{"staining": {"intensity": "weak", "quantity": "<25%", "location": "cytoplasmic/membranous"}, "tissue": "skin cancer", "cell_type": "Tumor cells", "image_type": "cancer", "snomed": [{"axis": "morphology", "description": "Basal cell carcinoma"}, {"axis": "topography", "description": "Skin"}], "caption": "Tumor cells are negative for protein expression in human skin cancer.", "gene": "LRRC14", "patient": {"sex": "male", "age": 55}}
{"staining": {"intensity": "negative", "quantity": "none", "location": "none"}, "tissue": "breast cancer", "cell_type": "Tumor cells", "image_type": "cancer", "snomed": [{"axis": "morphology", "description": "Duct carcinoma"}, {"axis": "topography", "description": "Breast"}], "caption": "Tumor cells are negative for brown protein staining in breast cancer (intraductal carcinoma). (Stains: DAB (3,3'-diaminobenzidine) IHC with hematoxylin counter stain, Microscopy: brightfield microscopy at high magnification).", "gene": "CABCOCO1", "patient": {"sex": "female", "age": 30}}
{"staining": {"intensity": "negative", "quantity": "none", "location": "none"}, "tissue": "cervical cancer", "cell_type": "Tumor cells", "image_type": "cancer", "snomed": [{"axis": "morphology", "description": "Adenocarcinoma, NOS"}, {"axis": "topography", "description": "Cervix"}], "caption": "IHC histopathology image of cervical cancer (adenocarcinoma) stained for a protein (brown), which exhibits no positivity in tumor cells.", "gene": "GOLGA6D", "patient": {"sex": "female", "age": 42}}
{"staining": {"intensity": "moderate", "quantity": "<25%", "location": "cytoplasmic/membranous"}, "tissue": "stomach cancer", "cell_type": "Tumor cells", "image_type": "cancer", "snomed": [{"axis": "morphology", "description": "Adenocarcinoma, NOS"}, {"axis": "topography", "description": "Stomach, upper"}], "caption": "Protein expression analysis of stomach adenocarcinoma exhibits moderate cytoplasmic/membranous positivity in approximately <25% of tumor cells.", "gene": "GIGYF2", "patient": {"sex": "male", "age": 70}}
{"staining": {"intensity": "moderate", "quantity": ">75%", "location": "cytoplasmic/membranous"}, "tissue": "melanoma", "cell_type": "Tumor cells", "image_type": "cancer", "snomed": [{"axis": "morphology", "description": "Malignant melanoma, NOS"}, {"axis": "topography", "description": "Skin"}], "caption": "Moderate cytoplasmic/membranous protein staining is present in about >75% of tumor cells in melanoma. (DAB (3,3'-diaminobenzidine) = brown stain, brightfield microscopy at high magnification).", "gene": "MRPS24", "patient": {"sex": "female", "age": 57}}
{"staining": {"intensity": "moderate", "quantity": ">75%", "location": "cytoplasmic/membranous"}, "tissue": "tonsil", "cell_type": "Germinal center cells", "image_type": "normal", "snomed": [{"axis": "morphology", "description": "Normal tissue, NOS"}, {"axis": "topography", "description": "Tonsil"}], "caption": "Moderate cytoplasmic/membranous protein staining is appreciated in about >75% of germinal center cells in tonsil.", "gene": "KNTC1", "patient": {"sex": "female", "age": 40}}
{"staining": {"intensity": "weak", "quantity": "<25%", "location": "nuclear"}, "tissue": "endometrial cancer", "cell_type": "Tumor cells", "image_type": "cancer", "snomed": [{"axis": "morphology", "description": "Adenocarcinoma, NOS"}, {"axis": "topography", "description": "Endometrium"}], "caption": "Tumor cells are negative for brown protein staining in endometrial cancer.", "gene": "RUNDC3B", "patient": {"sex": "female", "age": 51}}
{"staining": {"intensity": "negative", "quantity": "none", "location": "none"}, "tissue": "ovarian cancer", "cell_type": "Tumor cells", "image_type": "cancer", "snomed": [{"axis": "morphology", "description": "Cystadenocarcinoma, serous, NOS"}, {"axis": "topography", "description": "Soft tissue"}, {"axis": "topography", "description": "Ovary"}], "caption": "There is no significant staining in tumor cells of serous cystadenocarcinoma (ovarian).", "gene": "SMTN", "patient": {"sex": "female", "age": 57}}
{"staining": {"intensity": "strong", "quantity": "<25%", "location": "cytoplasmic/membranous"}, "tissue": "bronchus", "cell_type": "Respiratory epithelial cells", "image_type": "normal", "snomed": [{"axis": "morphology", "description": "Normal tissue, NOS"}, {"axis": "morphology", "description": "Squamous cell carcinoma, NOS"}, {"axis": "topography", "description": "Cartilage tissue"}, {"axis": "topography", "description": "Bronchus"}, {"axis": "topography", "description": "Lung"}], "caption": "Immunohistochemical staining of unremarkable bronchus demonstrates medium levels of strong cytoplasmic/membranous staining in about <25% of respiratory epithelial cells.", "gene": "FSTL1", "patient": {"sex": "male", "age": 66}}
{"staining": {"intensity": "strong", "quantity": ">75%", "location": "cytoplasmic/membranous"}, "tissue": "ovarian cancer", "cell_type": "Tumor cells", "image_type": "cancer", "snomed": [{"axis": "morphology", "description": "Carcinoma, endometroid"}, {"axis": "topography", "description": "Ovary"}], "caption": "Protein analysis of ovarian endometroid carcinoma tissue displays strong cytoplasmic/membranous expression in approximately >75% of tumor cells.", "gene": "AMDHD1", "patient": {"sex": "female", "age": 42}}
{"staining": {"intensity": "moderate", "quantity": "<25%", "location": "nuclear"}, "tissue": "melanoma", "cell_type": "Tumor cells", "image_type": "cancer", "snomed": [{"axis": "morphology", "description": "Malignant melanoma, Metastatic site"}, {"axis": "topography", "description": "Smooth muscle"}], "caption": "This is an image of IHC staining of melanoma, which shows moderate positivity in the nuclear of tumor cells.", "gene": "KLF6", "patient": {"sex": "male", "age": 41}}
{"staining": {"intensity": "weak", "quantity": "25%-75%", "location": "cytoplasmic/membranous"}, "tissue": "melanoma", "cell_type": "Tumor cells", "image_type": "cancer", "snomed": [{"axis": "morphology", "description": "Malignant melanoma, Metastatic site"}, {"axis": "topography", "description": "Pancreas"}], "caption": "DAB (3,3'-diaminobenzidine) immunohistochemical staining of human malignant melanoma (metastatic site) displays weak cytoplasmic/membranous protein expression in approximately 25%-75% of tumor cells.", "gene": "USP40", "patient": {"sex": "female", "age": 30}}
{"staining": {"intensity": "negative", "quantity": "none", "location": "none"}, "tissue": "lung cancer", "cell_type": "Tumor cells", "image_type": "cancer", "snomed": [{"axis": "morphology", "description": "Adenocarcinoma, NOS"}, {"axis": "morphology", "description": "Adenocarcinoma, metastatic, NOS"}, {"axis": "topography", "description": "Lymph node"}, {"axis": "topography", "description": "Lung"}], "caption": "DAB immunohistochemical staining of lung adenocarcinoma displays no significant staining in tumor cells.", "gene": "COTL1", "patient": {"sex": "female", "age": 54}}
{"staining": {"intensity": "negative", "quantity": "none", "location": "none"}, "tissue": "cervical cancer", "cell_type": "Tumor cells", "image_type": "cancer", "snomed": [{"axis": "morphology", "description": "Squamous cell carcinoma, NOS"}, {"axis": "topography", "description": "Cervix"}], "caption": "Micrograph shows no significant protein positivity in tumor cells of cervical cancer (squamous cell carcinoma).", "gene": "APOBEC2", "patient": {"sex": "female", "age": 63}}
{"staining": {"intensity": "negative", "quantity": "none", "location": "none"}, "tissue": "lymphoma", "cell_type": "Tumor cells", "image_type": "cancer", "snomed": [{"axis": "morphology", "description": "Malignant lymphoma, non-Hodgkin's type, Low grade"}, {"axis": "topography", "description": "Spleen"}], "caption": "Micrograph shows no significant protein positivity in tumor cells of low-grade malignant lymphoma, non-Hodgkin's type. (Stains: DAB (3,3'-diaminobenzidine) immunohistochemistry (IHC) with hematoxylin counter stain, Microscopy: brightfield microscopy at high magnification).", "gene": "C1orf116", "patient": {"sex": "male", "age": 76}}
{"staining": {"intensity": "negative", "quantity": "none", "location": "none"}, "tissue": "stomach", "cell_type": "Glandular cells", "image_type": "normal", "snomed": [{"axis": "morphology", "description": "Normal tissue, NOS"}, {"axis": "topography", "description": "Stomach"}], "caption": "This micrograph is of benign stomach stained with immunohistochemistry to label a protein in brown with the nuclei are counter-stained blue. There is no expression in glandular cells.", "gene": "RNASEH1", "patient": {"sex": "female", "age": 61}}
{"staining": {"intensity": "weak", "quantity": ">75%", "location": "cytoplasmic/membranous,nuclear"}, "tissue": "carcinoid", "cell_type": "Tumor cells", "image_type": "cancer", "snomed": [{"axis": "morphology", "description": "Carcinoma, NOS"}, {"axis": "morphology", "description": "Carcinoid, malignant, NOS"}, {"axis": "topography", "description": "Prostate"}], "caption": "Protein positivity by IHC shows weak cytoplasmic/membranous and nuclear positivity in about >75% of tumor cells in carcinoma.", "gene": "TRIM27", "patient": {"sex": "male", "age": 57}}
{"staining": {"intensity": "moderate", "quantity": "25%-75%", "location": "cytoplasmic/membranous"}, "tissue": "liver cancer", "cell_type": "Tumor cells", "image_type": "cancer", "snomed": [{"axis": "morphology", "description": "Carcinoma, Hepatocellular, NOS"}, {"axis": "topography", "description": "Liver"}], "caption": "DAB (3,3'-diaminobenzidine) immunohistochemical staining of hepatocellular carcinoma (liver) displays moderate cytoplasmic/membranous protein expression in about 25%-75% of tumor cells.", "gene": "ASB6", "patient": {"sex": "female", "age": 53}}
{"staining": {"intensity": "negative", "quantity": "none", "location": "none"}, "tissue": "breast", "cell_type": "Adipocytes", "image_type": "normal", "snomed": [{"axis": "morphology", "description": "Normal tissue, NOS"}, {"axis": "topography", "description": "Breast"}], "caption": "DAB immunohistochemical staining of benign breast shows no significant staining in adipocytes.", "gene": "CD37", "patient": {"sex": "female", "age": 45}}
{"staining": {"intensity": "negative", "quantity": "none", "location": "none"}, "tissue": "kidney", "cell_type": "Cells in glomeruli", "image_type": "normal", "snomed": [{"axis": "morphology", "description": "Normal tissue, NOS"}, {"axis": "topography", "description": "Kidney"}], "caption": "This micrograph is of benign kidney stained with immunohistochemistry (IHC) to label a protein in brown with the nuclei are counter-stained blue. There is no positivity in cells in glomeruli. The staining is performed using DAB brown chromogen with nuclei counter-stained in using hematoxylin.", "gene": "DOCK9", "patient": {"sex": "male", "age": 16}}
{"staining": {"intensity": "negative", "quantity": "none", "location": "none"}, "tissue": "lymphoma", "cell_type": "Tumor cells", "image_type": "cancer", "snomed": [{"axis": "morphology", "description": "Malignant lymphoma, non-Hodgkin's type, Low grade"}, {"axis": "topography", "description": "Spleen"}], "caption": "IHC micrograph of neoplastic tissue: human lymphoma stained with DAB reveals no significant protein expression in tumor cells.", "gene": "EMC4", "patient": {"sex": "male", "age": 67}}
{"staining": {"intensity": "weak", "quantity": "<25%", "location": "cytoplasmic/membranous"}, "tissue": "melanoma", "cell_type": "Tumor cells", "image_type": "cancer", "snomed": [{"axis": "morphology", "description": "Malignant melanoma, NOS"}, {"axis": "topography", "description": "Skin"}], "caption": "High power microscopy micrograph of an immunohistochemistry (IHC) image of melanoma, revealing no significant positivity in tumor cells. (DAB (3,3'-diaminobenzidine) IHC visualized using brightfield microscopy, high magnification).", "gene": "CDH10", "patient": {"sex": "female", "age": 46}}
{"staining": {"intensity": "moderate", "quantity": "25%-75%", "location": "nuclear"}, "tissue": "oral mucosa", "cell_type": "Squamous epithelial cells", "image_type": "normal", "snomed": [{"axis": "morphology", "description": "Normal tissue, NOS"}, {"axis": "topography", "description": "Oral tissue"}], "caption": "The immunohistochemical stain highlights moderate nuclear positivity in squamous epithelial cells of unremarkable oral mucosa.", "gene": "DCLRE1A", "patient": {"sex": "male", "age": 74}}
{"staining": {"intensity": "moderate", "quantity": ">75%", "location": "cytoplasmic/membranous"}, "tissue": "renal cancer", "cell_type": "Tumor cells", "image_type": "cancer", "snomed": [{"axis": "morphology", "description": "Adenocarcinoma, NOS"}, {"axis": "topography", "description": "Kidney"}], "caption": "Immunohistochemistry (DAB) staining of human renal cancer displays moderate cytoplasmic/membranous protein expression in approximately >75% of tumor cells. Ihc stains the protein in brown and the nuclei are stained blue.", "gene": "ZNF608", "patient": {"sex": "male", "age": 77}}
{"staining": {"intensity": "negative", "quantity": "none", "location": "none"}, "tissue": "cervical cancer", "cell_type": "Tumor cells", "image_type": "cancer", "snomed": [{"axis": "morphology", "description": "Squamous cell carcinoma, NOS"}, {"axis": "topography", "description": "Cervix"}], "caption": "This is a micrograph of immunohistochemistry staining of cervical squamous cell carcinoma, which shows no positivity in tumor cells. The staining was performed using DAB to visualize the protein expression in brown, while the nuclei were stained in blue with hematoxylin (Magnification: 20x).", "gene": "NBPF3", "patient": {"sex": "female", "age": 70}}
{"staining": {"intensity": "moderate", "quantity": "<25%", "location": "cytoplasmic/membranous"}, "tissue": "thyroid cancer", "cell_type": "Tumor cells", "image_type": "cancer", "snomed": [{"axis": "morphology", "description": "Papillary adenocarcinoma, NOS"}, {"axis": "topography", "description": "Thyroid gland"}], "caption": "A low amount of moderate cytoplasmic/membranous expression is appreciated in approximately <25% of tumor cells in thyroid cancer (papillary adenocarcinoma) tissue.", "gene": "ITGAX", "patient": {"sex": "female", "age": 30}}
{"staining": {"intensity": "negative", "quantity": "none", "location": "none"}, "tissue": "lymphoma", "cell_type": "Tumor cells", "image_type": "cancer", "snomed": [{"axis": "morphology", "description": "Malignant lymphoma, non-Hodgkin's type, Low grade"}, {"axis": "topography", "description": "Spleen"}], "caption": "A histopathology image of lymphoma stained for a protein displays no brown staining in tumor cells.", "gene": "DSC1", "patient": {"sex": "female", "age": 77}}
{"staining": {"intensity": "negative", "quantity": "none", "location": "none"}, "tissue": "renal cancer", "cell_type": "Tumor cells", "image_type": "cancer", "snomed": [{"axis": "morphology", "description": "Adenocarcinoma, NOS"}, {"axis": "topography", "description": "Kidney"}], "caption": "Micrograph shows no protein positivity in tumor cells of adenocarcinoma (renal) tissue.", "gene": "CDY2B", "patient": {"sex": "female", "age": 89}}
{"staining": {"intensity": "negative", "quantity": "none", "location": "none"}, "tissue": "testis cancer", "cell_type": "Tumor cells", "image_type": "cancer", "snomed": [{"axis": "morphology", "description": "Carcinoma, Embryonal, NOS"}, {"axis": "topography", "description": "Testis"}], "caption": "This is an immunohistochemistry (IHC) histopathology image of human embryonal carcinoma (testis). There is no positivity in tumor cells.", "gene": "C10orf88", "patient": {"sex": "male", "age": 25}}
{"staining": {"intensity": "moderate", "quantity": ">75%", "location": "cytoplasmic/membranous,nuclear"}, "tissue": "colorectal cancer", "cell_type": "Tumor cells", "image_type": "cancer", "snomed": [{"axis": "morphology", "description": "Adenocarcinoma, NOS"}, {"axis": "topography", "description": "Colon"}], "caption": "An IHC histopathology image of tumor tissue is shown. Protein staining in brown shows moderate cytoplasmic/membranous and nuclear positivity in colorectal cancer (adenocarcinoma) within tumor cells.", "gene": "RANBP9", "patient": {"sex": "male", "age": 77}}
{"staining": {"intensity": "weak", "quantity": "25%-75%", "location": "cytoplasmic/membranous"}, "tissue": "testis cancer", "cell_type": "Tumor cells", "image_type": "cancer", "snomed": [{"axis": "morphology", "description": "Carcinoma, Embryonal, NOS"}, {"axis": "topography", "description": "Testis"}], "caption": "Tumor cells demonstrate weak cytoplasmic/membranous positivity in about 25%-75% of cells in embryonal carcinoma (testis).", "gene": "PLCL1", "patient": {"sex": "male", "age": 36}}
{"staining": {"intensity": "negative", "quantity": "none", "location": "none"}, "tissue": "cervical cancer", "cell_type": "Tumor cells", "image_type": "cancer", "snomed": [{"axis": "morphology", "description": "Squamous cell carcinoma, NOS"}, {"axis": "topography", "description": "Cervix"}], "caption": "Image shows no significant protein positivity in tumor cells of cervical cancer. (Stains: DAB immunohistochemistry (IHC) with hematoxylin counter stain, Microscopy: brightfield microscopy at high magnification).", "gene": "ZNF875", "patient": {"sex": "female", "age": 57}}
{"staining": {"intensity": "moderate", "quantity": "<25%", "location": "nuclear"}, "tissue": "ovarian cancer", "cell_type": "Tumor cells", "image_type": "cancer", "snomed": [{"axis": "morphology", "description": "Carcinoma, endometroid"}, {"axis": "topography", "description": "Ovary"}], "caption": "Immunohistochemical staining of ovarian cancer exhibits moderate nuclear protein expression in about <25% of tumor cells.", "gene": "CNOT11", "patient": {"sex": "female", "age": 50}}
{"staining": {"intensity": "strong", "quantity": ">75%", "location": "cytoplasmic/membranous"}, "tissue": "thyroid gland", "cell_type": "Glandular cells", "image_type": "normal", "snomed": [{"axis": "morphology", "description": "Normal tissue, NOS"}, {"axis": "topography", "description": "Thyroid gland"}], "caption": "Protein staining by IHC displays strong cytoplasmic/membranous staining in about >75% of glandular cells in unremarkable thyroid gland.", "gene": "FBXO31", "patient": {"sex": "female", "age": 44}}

▶ _What to produce_:
Go through the records from the first line and copy each one exactly, ending after the line that contains "image of cervical". Give nothing else.

▶ _Exercise solution_:
{"staining": {"intensity": "weak", "quantity": "<25%", "location": "cytoplasmic/membranous"}, "tissue": "skin cancer", "cell_type": "Tumor cells", "image_type": "cancer", "snomed": [{"axis": "morphology", "description": "Basal cell carcinoma"}, {"axis": "topography", "description": "Skin"}], "caption": "Tumor cells are negative for protein expression in human skin cancer.", "gene": "LRRC14", "patient": {"sex": "male", "age": 55}}
{"staining": {"intensity": "negative", "quantity": "none", "location": "none"}, "tissue": "breast cancer", "cell_type": "Tumor cells", "image_type": "cancer", "snomed": [{"axis": "morphology", "description": "Duct carcinoma"}, {"axis": "topography", "description": "Breast"}], "caption": "Tumor cells are negative for brown protein staining in breast cancer (intraductal carcinoma). (Stains: DAB (3,3'-diaminobenzidine) IHC with hematoxylin counter stain, Microscopy: brightfield microscopy at high magnification).", "gene": "CABCOCO1", "patient": {"sex": "female", "age": 30}}
{"staining": {"intensity": "negative", "quantity": "none", "location": "none"}, "tissue": "cervical cancer", "cell_type": "Tumor cells", "image_type": "cancer", "snomed": [{"axis": "morphology", "description": "Adenocarcinoma, NOS"}, {"axis": "topography", "description": "Cervix"}], "caption": "IHC histopathology image of cervical cancer (adenocarcinoma) stained for a protein (brown), which exhibits no positivity in tumor cells.", "gene": "GOLGA6D", "patient": {"sex": "female", "age": 42}}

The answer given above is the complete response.